I'm an avid birder and I read both Audubon and Birder's World magazines. This month the Birder's World issue (August) hit my mailbox first and contained a tidbit from Kenn Kaufman about the Ivory-bill situation. It was an interesting preamble to his comments in the Audubon article, which I noticed you linked to in a blog posting on July 5th. He's clearly a skeptic.
Kenn writes a piece called "ID Tips" in each issue of BW that focuses on a particular species or group of species. The August piece was on the Whimbrel and species that might be confused with it, including the presumed extinct Eskimo Curlew. The last paragraph reads:
"Two centuries ago, we would have been discussing how to tell the Whimbrel from its smaller cousin. Eskimo Curlews were abundant then, migrating from the Arctic to the pampas of Argentina in the company of American Golden-Plovers. Market hunting did them in, and the Eskimo Curlew has joined the ghostly company of the Ivory-billed Woodpecker. We can't prove that it's extinct, but no sighting in decades has been confirmed. Today, a small curlew seen in North America is more likely to be a Little Curlew, a vagrant from Asia - or just a runt Whimbrel. Any sightings of odd small curlews should be backed up thoroughly with photographs."
Not so subtle, eh?
Dave Hewitt
Gloucester, VA
Open Thread
1 hour ago
1 comment:
“This is a species for which a concerted, exhaustive range-wide search had been long, long overdue,” John Fitzpatrick, a highly respected ornithologist and the Cornell Lab’s director, wrote Audubon in a recent email. A four-person mobile team extended the effort across the Southeast this year and plans to continue searching in promising habitat at least through next year. Fitzpatrick defends the effort because he regards “the timeless value that could be gained by locating one or more remnant breeding pairs of ivory-billed woodpeckers as, quite literally, priceless.”

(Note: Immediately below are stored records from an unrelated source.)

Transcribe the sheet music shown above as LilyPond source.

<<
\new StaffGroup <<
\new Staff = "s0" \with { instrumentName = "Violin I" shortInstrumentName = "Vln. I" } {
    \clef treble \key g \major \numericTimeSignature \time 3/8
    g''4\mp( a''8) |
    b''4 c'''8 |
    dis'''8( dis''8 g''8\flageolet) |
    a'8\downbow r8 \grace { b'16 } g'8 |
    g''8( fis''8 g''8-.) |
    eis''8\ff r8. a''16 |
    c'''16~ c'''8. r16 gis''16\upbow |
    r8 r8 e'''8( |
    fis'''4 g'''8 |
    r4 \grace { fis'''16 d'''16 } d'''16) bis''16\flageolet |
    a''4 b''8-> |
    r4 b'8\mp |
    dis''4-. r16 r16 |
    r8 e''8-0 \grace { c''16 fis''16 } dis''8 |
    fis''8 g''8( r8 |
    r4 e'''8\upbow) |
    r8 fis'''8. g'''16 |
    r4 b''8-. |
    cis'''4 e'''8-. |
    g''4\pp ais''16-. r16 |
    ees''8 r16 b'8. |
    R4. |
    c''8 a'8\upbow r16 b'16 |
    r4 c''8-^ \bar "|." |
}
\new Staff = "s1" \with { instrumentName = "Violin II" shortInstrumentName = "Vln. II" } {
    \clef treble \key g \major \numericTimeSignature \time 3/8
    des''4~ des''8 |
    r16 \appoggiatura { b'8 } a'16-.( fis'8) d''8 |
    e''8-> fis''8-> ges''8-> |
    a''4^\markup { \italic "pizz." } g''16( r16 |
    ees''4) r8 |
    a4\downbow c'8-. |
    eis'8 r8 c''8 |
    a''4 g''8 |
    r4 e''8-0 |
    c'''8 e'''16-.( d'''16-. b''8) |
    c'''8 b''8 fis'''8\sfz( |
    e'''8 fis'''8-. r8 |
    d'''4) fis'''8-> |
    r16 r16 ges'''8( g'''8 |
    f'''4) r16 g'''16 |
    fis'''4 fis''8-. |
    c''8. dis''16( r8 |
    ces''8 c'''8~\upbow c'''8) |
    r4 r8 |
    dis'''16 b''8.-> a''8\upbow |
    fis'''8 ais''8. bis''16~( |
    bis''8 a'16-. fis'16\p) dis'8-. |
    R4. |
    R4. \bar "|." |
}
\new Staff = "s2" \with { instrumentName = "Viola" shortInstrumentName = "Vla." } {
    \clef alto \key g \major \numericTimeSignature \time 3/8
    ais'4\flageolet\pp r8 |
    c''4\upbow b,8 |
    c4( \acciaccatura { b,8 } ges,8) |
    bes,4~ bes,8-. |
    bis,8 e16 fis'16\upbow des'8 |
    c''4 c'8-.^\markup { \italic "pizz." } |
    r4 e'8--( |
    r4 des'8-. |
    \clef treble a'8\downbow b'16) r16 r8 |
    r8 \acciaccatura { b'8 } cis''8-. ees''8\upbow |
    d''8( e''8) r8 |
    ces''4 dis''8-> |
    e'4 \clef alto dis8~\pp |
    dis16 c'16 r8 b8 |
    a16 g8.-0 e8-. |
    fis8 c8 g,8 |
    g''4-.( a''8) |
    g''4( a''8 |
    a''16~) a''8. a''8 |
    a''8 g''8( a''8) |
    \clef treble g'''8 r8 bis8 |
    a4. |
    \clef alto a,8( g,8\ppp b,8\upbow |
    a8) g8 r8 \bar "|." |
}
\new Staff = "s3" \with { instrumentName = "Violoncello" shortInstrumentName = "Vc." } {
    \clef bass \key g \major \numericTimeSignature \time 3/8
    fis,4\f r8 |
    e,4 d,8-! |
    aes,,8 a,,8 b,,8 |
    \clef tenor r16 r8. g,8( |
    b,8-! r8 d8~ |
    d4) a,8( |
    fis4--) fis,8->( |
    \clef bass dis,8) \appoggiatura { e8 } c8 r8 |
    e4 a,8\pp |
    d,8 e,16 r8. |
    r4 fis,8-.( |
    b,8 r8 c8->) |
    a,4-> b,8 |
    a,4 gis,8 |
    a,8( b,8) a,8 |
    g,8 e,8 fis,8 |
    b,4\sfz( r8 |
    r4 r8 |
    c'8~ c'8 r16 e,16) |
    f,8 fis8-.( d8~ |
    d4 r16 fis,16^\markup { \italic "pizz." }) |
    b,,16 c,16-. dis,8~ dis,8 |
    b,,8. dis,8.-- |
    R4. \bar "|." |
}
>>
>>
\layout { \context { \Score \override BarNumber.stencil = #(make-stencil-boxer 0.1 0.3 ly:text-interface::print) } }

Same old baloney. The same platitudes could be recited about any number of extinct species for which expensive dedicated searches were never conducted. Finding a pair of saber toothed tigers would be way cooler than finding an IBWO. We can't prove they're extinct. Imagine how wonderful it would be to find a living pair.
Here's a blurry photo of a tiger. Are those saber teeth? Look at pixel three in frame 4. That isn't consistent with a typical tiger stance. Plus we had five sightings. And we've recorded some sounds that we can't identify.
Someone better call a press conference.